# [Listed entries]
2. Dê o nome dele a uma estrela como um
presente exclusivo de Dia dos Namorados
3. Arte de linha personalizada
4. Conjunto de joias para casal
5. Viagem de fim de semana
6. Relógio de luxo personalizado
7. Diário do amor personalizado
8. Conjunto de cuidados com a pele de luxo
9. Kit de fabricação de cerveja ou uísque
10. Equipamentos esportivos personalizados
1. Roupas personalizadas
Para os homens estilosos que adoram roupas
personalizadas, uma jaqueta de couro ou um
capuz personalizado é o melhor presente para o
---
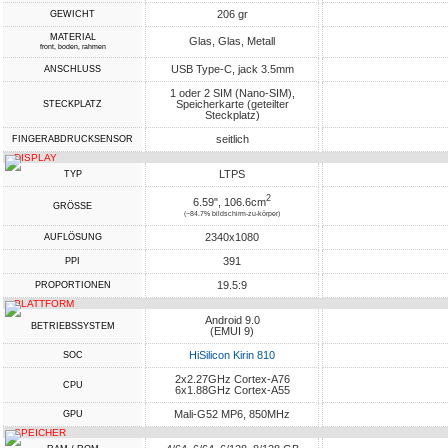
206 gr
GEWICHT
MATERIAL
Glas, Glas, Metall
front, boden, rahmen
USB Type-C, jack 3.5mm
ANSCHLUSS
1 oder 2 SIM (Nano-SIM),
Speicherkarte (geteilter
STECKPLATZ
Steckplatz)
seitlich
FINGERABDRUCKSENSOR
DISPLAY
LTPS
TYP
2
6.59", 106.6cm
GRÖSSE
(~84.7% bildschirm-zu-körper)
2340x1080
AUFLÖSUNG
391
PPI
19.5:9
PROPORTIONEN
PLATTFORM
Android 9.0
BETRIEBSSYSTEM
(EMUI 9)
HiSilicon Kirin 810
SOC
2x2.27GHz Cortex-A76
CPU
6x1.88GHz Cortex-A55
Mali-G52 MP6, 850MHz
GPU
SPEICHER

# [The problem]
Copy, exactly and only, the lines above that begin with the one containing "5. Viagem de fim de semana" and finish with the one containing "capuz personalizado é".

# [Answer below]
5. Viagem de fim de semana
6. Relógio de luxo personalizado
7. Diário do amor personalizado
8. Conjunto de cuidados com a pele de luxo
9. Kit de fabricação de cerveja ou uísque
10. Equipamentos esportivos personalizados
1. Roupas personalizadas
Para os homens estilosos que adoram roupas
personalizadas, uma jaqueta de couro ou um
capuz personalizado é o melhor presente para o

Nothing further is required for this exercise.